Requirement — Please filter the entries for the word "shoulder" and copy every line that has it.

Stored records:
<<<<
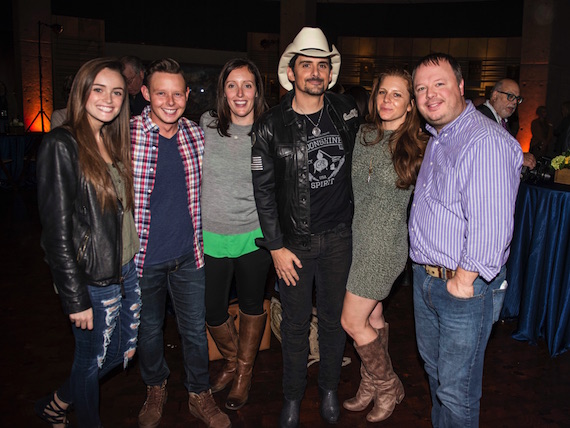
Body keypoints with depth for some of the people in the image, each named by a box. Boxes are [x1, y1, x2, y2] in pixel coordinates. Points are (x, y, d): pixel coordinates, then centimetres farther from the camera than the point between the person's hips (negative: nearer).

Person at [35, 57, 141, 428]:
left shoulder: (114, 141, 8)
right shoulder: (62, 146, -15)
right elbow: (57, 230, -17)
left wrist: (135, 264, 10)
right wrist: (76, 300, -16)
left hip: (128, 271, 8)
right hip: (94, 281, -8)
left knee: (123, 352, 21)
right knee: (92, 359, 13)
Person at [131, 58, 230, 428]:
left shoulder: (196, 135, 0)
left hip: (188, 256, 3)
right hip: (144, 257, -2)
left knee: (196, 328, 13)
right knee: (149, 329, 17)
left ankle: (200, 396, 35)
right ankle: (156, 388, 44)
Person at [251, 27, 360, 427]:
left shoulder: (347, 110, 0)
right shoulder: (271, 125, -8)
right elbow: (263, 190, -5)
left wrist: (355, 218, 16)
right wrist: (276, 246, -7)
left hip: (339, 236, 2)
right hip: (294, 241, -2)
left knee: (334, 317, 14)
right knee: (296, 323, 10)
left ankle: (329, 389, 37)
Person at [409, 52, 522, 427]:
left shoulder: (487, 142, -22)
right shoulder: (436, 139, 10)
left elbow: (490, 227, -27)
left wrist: (462, 281, -18)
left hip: (464, 286, -9)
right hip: (425, 277, 9)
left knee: (457, 389, 7)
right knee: (435, 369, 25)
>>>>
Answer space —
left shoulder: (114, 141, 8)
right shoulder: (62, 146, -15)
left shoulder: (196, 135, 0)
left shoulder: (347, 110, 0)
right shoulder: (271, 125, -8)
left shoulder: (487, 142, -22)
right shoulder: (436, 139, 10)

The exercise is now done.